**RECORDED DATA:**
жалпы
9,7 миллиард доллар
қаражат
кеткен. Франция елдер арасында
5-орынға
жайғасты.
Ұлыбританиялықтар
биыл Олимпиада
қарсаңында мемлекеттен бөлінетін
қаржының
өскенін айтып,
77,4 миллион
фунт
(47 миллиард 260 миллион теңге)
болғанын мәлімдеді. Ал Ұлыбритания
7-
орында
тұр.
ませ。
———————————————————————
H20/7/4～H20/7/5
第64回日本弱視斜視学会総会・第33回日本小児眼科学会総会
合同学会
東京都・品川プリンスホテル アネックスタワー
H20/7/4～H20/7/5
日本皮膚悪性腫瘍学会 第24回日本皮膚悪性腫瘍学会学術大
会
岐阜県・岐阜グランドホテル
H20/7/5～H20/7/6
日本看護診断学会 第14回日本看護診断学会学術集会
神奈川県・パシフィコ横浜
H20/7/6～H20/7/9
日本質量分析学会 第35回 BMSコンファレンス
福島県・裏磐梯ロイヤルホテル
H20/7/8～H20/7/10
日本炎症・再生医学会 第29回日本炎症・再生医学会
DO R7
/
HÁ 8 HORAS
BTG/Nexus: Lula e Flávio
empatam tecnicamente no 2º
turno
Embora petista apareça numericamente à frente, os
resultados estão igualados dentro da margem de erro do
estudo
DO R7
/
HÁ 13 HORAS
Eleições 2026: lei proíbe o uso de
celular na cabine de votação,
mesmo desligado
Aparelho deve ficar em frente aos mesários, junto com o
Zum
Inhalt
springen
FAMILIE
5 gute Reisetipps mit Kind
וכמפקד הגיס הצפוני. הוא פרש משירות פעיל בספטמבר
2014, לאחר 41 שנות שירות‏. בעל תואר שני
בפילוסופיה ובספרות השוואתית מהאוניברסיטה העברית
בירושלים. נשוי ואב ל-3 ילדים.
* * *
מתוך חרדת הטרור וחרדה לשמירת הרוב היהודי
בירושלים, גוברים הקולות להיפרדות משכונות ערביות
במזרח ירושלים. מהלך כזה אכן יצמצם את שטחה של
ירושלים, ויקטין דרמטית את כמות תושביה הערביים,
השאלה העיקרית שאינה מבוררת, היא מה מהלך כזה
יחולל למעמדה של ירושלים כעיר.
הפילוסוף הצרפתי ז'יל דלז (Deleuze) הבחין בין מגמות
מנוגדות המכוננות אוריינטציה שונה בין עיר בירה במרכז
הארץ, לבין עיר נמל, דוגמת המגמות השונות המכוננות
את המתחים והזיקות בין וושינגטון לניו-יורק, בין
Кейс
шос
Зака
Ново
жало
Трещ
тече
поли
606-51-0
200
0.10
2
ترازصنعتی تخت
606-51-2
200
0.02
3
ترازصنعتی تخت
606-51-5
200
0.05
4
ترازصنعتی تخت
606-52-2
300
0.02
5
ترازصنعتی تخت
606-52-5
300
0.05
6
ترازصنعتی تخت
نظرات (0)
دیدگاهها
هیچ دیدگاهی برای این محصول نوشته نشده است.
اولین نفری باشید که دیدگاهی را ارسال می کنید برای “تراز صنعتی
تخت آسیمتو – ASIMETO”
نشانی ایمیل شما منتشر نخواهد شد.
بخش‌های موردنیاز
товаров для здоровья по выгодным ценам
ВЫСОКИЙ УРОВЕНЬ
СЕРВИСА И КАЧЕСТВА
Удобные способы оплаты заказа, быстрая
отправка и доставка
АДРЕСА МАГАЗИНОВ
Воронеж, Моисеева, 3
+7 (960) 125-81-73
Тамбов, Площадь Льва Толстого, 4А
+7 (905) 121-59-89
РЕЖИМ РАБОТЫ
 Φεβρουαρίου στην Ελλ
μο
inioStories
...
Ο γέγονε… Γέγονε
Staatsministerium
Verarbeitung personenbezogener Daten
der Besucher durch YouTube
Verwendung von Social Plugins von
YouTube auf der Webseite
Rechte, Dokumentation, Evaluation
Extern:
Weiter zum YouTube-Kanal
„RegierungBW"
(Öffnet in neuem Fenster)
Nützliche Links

**WORK REQUIRED:** The line containing "товаров для здоровья по выгодным ценам" and all lines after it, through the last line of the data, should be retyped exactly.

**TASK SOLUTION:**
товаров для здоровья по выгодным ценам
ВЫСОКИЙ УРОВЕНЬ
СЕРВИСА И КАЧЕСТВА
Удобные способы оплаты заказа, быстрая
отправка и доставка
АДРЕСА МАГАЗИНОВ
Воронеж, Моисеева, 3
+7 (960) 125-81-73
Тамбов, Площадь Льва Толстого, 4А
+7 (905) 121-59-89
РЕЖИМ РАБОТЫ
 Φεβρουαρίου στην Ελλ
μο
inioStories
...
Ο γέγονε… Γέγονε
Staatsministerium
Verarbeitung personenbezogener Daten
der Besucher durch YouTube
Verwendung von Social Plugins von
YouTube auf der Webseite
Rechte, Dokumentation, Evaluation
Extern:
Weiter zum YouTube-Kanal
„RegierungBW"
(Öffnet in neuem Fenster)
Nützliche Links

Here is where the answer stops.